Mes romans n’ont jamais été commandés et pourtant j’annonce par mail la sortie de chacun d’entre eux auprès de dizaines de libraires dits « indépendants » qui disent « militer » pour la littérature, défendre le livre et bla et bla et bla.

Ils se comportent comme tout le monde du coup puisque ceux qui réclament qu’on les défende ne cherchent jamais plus loin que ce que Lire ou le Magazine littéraire leur proposent.

Qu’ils cessent avec leur discours sur l’indépendance, la défense de la littérature, etc. Ce sont des petits commerçants qui vendent la même bidoche que les autres, mais sans les marges bénéficiaires...
 

Entendons-nous bien, je ne pleure pas sur mon sort. Je vais bien, chaque année j’écoule des milliers de livres (formats papier et format eBook) et j’ai un lectorat qui va grandissant. Alors pourquoi serais-je relégué au rang de « que dalle » aux yeux des libraires « indépendants » ? Bien sûr parce que beaucoup ne me connaissent pas et certains parce qu’ils ne m’apprécient pas.

Pour ces derniers, je peux leur pardonner leur refus (en espérant qu’ils aient vraiment lu et non pas seulement considéré la qualité de mes écrits à l’aulne de ma pseudo-réputation sulfureuse sur internet). Mais pour les premiers, j’ai beaucoup plus de mal. Un libraire dit « indépendant » se différencie de quelle façon devant les rouleaux compresseurs des multinationales du livre (Cultura, Fnac, Amazon, etc.) ?

En jouant de leur seule proximité avec des lecteurs ? Non, ils ne peuvent se contenter de ça surtout lorsque l’on sait que l’on a une librairie infinie en se connectant sur n’importe quel site en ligne.
 

Je crois que ces libraires dits « indépendants » ne jouent pas leur rôle, qu’ils se contentent de rafistoles et ne convoquent entre leurs murs que des écrivains qui ne choqueront pas la moralité de leur clientèle.
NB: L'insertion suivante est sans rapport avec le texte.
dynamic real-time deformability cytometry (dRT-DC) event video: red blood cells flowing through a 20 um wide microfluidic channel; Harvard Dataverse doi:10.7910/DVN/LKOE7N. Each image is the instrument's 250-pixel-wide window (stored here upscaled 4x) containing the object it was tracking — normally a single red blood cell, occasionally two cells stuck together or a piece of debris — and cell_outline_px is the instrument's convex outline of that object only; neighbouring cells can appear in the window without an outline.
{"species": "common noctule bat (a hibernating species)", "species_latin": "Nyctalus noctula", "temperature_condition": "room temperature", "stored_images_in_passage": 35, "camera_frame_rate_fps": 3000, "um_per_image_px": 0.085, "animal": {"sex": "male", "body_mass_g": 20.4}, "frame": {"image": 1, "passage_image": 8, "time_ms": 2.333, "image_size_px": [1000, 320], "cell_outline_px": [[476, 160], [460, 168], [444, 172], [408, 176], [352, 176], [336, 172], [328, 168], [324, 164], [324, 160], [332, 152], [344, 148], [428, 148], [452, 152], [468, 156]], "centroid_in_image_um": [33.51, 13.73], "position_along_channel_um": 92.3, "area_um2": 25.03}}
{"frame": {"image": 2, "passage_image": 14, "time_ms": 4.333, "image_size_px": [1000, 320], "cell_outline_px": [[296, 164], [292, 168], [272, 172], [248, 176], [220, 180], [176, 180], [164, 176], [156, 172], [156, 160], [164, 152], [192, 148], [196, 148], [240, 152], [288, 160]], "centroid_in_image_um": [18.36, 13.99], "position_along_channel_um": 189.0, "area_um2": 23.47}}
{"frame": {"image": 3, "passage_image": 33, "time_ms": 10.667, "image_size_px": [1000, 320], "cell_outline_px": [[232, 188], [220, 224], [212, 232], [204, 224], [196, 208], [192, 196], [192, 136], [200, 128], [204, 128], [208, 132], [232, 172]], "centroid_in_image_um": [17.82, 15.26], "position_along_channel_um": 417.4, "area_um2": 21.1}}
J’y reviens donc : ce sont des commerçants et non des prescripteurs.
 

Quelles sont les véritables victimes de la vente de livres par Amazon ?


J’ai conscience que ce billet va encore heurter leur fierté, leur orgueil, leur « authenticité », mais je m’en contrefous. Ma propre authenticité, mon propre orgueil et ma seule fierté ont été assez longtemps froissés par leur mépris (et parfois même leur dédain) à mon endroit. Tout ça est derrière moi. Je suis un écrivain libre de parole, d’écriture, et désormais, je suis indépendant sans guillemets.

Si bien sûr un libraire daignait considérer cet article comme une perche tendue, je n’insulterais pas son intelligence et me mettrait tout de suite en contact avec lui s’il a des intentions bienveillantes à l’endroit de mes livres (et non de ma personne).
 

Les réseaux de distribution sont multiples. En faisant de la vente directe, en utilisant les plateformes de distribution, les librairies en ligne, le bouche-à-oreille, les sites de mes valeureux éditeurs, je touche un public de lecteurs parfois fidèles, d’autres fois curieux, mais aussi de détracteurs hargneux. Cette vie d’écrivain indépendant du XXIe siècle est permise par internet et sa puissance, à l’instar de l’imprimerie qui permit à son époque de répandre le livre à travers le monde...
 

J’ai dit ce que j’avais à dire, et j’ajoute qu’en tant qu’ancien bibliothécaire (oui j’ai fait ça cinq années de ma pathétique vie), j’ai toujours eu à cœur de débusquer les auteurs, mais aussi d’en proposer d’autres non par goût, mais pour répondre à la demande de lecteurs. Défendre le livre n’a plus aucun sens. Il faut défendre la littérature, sa diversité et son caractère subversif et radical...
 

Je prêche pour ma paroisse. Ils prêchent pour leur commerce. Chacun voit midi à sa porte.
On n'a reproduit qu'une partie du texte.